Ironically, some people now express their creativity by trying to automate creativity itself: writing programs to do art, compose music, play games, etc. No doubt there are already robots that can dance. While AI tools and “expert” programs assist scientists with data analysis, so far there are no artificial scientists or business magnates. Yet, probably anything that humans do machines will eventually do at least as well. The advance of AI seems inevitable in part because some people are determined to duplicate every natural human function artificially through technology. There is an economic incentive, to be sure, yet there is also a drive to push AI to ever further heights purely for the creative challenge and the accomplishment. Because this drive often goes unrecognized even by those involved, it is especially crucial to harness it to an ideal social vision if humanity is to have a meaningful future. Where is the reasonable limit to what should be automated? If the human goal is not simply relief from drudgery, but that machines should ultimately do everything for us, does that not imply that we consider all activity onerous? What, then, would be the point of our existence? Are we here just to consume experience, or are we not by nature doers as well?
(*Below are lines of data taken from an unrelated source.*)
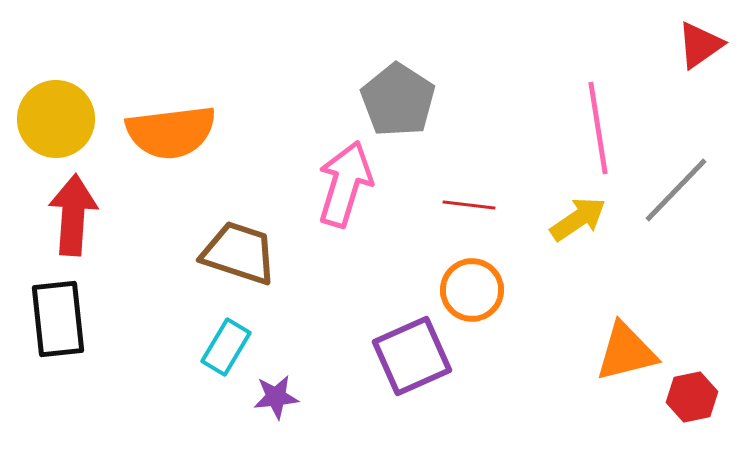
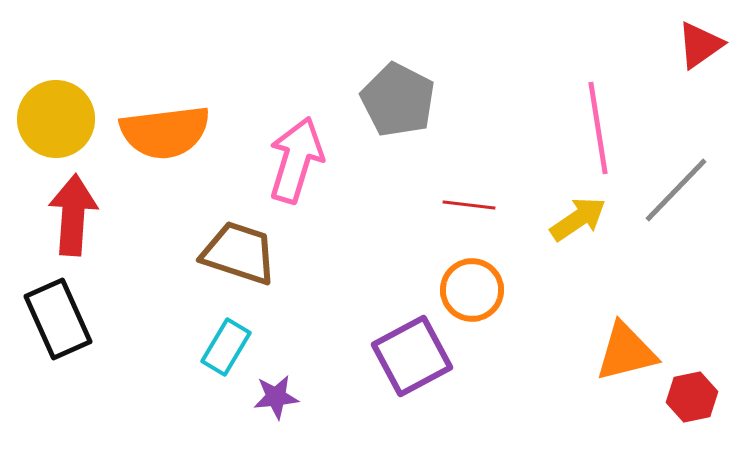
gray pentagon: rotated 6 degrees counterclockwise
orange semicircle: moved 6 px left
pink arrow: moved 49 px left, 24 px up
black rectangle: rotated 18 degrees counterclockwise
purple square: rotated 4 degrees counterclockwise
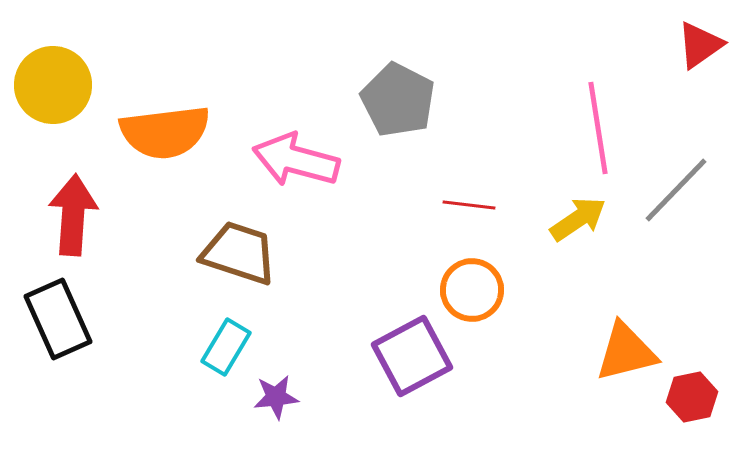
yellow circle: moved 3 px left, 34 px up
pink arrow: rotated 92 degrees counterclockwise
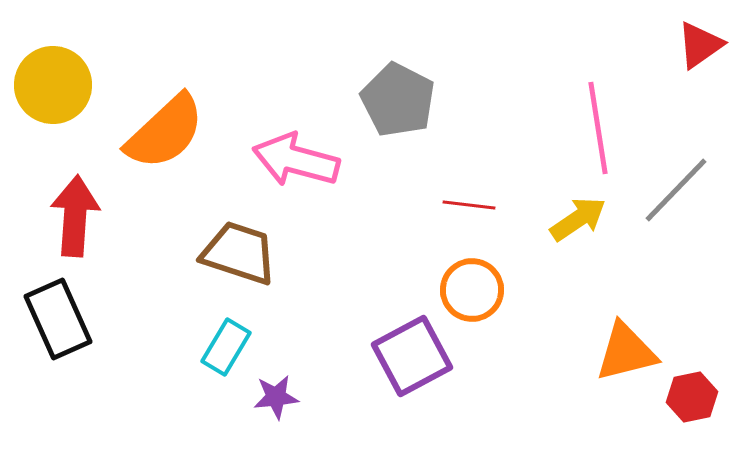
orange semicircle: rotated 36 degrees counterclockwise
red arrow: moved 2 px right, 1 px down
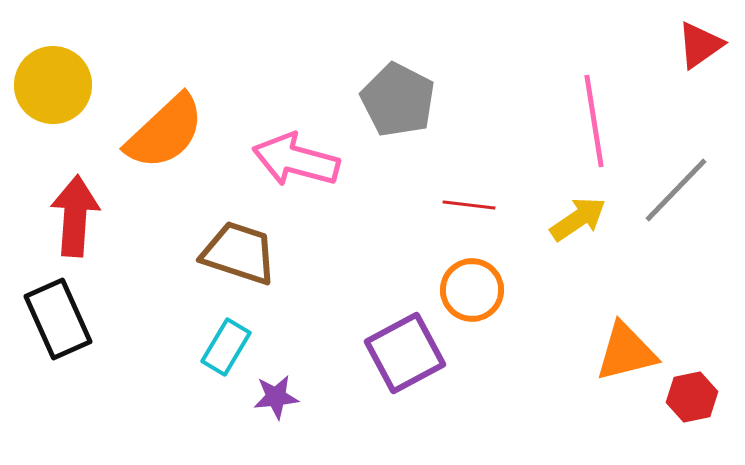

Some visionaries think that machines should displace human beings, who have outlived their role at the top of an evolutionary ladder. They view the human form as a catalyst for machine intelligence. However, that post-humanist dream is quintessentially a humanist ideal, invoking transcendence of biological limits. It is a future envisioned not by machines or cyborgs but by conventional human beings alive today. To fulfill it, AI would have to embody current human nature and values in many ways—not least by being conscious. Essentially, we are looking to AI for perfection of ourselves—to become or give birth to the gods we have idolized. But AI could only be conscious if it is effectively an artificial organism, vulnerable and limited in some of the ways we are, even if not in all. To create insentient superintelligence merely for its own sake (rather than its usefulness to us) makes no human sense. Art for art’s sake may make sense, but not automation for automation’s sake. Nor can the goal be to render us inactive, relieved even of creative effort. We must come to understand clearly what we expect from machines—and what we desire for ourselves.